If we abort, we move to the include step before we complete the operation.

If we commit, we write our clean and dirty flagged data to the LFU/LRU as required. The LRU/LFU self manages it’s lists and sets, it’s okay to the concurrent behaviours. We indicate which items have been accessed.

We the perform an “include” operation. Readers attempt this at the end of their operations if the lock can be taken, and skip if not.

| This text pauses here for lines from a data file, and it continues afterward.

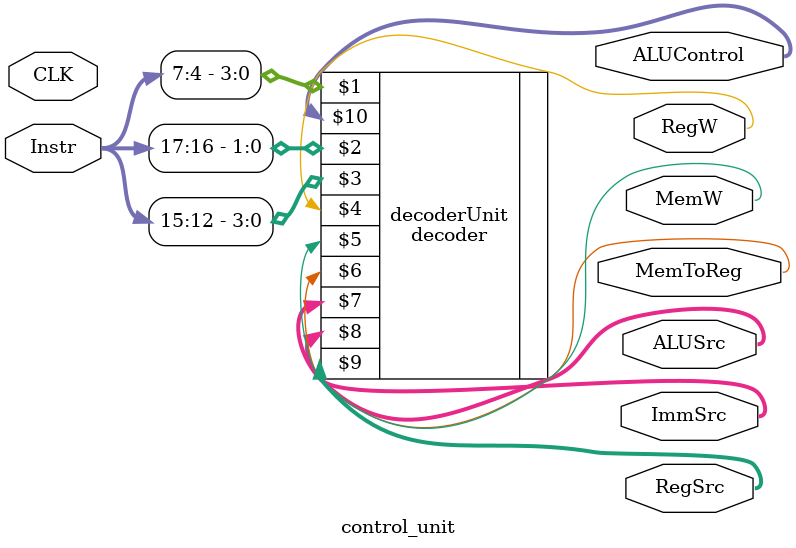
<source format=sv>
module control_unit(
	input logic CLK,
	input logic [17:0] Instr, 
	output logic RegW, MemW, MemToReg,
 	output logic [1:0] ImmSrc,ALUSrc,
	output logic [1:0] RegSrc,
	output logic [2:0] ALUControl
	);
	decoder decoderUnit (Instr[7:4], Instr[17:16], Instr[15:12], RegW, MemW, MemToReg, ALUSrc, ImmSrc, RegSrc, ALUControl);
endmodule 
</source>
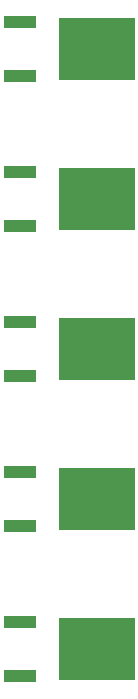
<source format=gtp>
G04 EAGLE Gerber RS-274X export*
G75*
%MOMM*%
%FSLAX34Y34*%
%LPD*%
%INTop Paste*%
%IPPOS*%
%AMOC8*
5,1,8,0,0,1.08239X$1,22.5*%
G01*
%ADD10R,2.750000X1.000000*%
%ADD11R,6.500000X5.300000*%


D10*
X589550Y581700D03*
D11*
X655050Y558800D03*
D10*
X589550Y535900D03*
X589550Y454700D03*
D11*
X655050Y431800D03*
D10*
X589550Y408900D03*
X589550Y708700D03*
D11*
X655050Y685800D03*
D10*
X589550Y662900D03*
X589550Y327700D03*
D11*
X655050Y304800D03*
D10*
X589550Y281900D03*
X589550Y835700D03*
D11*
X655050Y812800D03*
D10*
X589550Y789900D03*
M02*

</source>
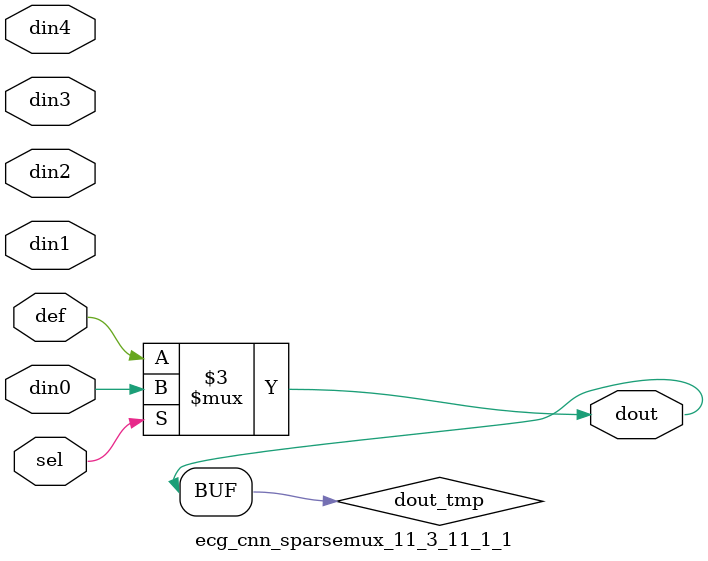
<source format=v>
`timescale 1ns / 1ps

module ecg_cnn_sparsemux_11_3_11_1_1 (din0,din1,din2,din3,din4,def,sel,dout);

parameter din0_WIDTH = 1;

parameter din1_WIDTH = 1;

parameter din2_WIDTH = 1;

parameter din3_WIDTH = 1;

parameter din4_WIDTH = 1;

parameter def_WIDTH = 1;
parameter sel_WIDTH = 1;
parameter dout_WIDTH = 1;

parameter [sel_WIDTH-1:0] CASE0 = 1;

parameter [sel_WIDTH-1:0] CASE1 = 1;

parameter [sel_WIDTH-1:0] CASE2 = 1;

parameter [sel_WIDTH-1:0] CASE3 = 1;

parameter [sel_WIDTH-1:0] CASE4 = 1;

parameter ID = 1;
parameter NUM_STAGE = 1;



input [din0_WIDTH-1:0] din0;

input [din1_WIDTH-1:0] din1;

input [din2_WIDTH-1:0] din2;

input [din3_WIDTH-1:0] din3;

input [din4_WIDTH-1:0] din4;

input [def_WIDTH-1:0] def;
input [sel_WIDTH-1:0] sel;

output [dout_WIDTH-1:0] dout;



reg [dout_WIDTH-1:0] dout_tmp;


always @ (*) begin
(* parallel_case *) case (sel)
    
    CASE0 : dout_tmp = din0;
    
    CASE1 : dout_tmp = din1;
    
    CASE2 : dout_tmp = din2;
    
    CASE3 : dout_tmp = din3;
    
    CASE4 : dout_tmp = din4;
    
    default : dout_tmp = def;
endcase
end


assign dout = dout_tmp;



endmodule

</source>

We dequeue from the queue up to some limit of values. For each value that is requested, we look it up in our LRU/LFU.

  • If the value was not in the ARC, and in the ghost list, include it + it’s txid if the txid is higher than the ghost key txid
  • If the value was not in the ARC, and not in the ghost list, include it.
  • If the value is in the ARC, but a lower txid, we update the access metrics.
  • If the value is in the ARC and a higher txid, we update the access metrics and update the value to the newer version.
  • If the value is an accessed marker, and the item is in the ghost list, continue
  • If the value is an accessed marker, and the item is in the ARC, we update it’s access metrics

Questions for Future William

ARC moves from LRU -> LFU if the LRU has a hit, but this seems overly aggresive. Perhaps this should be if LRU is a hit on 2 occasions move to LFU?

A thread must wake and feed the cache if we are unable to drain the readers, as we don’t want the queue to grow without bound.

Limitations and Concerns

Cache missing is very expensive - multiple threads may load the value, the readers must queue the value, and the writer must then act on the queue. Sizing the cache to be large enough is critically important as eviction/missing will have a higher penalty than normal. Optimally the cache will be “as large or larger” than the working set.

Due to the inclusion cost, the cache may be “slow” during the warm up, so this style of cache really matters for highly concurrent software that can not tolerate locking behaviour, and for items where the normal code paths are extremely slow. IE large item deserialisation and return.